Are savings accounts FDIC insured in 2026?+
Yes. Savings accounts at FDIC-member banks are insured up to $250,000 per depositor, per bank, per ownership category. This includes high-yield savings accounts, CDs, money market deposit accounts, and checking accounts. Credit unions offer similar protection through the NCUA (National Credit Union Administration) at the same $250,000 limit. To maximize coverage, you can spread deposits across multiple institutions.
What is the difference between a money market account and a savings account?+
Money market accounts (MMAs) and savings accounts are both FDIC-insured deposit accounts, but MMAs often come with check-writing privileges and a debit card, making them more flexible for occasional transactions. Money market accounts sometimes offer tiered interest rates that increase with higher balances. Savings accounts are simpler and may have lower minimum balance requirements. Both are excellent for emergency funds and short-term savings.

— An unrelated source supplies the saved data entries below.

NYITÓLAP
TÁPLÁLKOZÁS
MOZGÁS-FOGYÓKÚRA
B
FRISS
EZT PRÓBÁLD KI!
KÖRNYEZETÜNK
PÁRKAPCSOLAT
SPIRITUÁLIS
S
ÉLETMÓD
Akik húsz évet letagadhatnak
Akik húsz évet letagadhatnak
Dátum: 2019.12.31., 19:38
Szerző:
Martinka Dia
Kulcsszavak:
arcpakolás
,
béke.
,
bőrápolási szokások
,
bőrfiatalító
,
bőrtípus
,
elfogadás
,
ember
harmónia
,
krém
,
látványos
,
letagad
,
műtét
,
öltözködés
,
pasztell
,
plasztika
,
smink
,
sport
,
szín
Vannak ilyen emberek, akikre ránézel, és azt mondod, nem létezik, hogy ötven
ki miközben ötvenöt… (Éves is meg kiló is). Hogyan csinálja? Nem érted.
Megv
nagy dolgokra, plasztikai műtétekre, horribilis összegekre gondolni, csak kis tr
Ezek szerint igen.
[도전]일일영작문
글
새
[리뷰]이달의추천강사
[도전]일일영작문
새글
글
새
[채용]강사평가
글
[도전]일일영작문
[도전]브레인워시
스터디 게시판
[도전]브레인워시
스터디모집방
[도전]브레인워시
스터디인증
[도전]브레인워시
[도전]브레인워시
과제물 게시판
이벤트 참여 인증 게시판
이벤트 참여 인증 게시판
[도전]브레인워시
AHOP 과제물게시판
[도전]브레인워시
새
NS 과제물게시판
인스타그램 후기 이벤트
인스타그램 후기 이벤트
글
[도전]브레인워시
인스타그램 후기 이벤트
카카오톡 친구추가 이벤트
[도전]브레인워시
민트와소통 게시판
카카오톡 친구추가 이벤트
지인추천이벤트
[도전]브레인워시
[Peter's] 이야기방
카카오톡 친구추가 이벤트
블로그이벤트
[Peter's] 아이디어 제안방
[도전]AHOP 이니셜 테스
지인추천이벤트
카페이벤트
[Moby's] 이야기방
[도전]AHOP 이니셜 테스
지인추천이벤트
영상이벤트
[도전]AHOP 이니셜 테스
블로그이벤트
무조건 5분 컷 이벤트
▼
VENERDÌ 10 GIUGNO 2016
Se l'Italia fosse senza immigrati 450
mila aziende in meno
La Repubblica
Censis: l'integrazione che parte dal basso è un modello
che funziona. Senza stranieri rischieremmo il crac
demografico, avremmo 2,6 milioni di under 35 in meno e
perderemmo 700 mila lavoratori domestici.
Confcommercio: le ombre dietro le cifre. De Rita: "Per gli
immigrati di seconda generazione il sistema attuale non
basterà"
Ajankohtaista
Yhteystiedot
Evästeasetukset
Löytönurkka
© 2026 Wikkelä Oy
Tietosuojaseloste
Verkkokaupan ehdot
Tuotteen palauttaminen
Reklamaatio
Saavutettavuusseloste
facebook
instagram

How are savings account interest earnings taxed?+
Interest earned on savings accounts, CDs, and money market accounts is taxed as ordinary income at your federal tax rate. Banks report interest over $10 annually on Form 1099-INT. There is no special tax rate for savings interest like there is for long-term capital gains. However, you can hold savings bonds (Series I or EE) in tax-advantaged accounts or use education savings bonds to defer or avoid taxes in certain situations.

Disclaimer: This content is for informational purposes only and does not constitute financial advice. Savings account rates are approximate and change frequently. Always verify current rates directly with the financial institution. FDIC insurance covers up to $250,000 per depositor, per bank, per ownership category.